- [Problem to work on]:
The answer is a number and nothing else: the count of lines in these entries containing the word "external".

- [Extracted data]:
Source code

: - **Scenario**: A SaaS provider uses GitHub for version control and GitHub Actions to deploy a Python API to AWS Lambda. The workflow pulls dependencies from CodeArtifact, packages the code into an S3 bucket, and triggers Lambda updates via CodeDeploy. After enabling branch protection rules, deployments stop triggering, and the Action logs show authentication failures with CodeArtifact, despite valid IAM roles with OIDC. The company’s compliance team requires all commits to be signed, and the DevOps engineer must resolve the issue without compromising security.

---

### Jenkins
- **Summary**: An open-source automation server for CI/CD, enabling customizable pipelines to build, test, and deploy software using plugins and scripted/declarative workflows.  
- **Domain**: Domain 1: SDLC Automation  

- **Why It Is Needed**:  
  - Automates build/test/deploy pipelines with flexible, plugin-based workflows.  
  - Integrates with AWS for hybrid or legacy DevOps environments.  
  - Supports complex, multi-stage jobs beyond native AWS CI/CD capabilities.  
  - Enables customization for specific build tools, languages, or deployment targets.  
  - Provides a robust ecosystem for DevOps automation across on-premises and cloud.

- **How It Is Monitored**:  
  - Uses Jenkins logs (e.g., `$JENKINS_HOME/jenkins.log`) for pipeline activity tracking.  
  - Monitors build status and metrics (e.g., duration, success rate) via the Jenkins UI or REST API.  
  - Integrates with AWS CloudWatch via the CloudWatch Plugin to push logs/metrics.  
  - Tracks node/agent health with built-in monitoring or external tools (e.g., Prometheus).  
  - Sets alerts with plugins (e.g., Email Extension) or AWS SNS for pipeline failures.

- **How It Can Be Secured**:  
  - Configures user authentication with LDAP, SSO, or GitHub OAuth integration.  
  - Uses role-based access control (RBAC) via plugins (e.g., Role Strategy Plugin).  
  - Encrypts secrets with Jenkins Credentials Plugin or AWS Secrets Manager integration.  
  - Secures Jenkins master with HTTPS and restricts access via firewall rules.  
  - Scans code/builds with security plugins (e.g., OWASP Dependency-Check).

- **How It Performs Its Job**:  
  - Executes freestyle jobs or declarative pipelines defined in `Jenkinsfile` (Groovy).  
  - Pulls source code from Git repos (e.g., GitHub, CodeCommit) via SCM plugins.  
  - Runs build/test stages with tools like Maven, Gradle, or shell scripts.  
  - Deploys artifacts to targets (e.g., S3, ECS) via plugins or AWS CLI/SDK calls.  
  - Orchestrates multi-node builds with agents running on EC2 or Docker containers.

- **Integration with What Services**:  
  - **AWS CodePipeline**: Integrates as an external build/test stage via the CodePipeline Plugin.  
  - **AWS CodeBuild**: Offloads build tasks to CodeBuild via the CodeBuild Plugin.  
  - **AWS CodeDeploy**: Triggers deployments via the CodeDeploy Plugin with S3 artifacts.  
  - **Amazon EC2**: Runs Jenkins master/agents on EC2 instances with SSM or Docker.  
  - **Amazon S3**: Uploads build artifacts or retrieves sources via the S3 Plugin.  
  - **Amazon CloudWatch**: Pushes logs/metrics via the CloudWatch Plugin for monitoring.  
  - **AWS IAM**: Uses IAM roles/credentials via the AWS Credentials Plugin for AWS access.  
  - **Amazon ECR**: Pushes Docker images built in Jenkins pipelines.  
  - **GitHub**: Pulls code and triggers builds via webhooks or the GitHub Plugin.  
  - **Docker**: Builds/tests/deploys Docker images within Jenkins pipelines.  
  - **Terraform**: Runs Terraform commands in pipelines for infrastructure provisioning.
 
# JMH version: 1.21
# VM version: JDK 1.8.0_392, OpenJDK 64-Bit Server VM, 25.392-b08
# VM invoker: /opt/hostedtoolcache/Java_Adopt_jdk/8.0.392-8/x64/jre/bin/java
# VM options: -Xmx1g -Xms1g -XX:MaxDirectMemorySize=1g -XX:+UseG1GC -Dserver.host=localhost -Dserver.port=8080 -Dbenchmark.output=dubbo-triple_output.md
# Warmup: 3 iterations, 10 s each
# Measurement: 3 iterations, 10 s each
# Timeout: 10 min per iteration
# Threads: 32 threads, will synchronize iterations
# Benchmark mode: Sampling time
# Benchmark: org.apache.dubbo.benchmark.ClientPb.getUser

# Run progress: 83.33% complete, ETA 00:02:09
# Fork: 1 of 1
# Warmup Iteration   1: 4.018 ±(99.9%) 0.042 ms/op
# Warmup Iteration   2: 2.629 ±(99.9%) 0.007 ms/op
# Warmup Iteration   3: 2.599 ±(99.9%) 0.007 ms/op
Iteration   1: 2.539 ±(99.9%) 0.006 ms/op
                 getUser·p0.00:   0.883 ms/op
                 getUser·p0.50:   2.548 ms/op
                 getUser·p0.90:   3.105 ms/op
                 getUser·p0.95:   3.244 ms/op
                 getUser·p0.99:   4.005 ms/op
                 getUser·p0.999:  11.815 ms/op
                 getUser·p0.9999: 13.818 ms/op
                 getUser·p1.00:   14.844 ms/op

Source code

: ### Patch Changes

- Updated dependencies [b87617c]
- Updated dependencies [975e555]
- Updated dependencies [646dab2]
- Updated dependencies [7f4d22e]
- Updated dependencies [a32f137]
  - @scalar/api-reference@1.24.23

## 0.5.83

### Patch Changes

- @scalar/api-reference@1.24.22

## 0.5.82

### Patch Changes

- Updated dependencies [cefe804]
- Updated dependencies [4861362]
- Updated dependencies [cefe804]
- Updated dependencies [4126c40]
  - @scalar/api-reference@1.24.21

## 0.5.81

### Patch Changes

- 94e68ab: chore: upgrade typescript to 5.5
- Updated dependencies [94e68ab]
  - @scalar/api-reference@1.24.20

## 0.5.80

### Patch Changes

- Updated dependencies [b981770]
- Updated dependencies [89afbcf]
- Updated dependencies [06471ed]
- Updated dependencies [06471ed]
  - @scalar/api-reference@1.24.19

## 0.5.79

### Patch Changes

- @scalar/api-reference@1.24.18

- [Solution to the exercise]:
2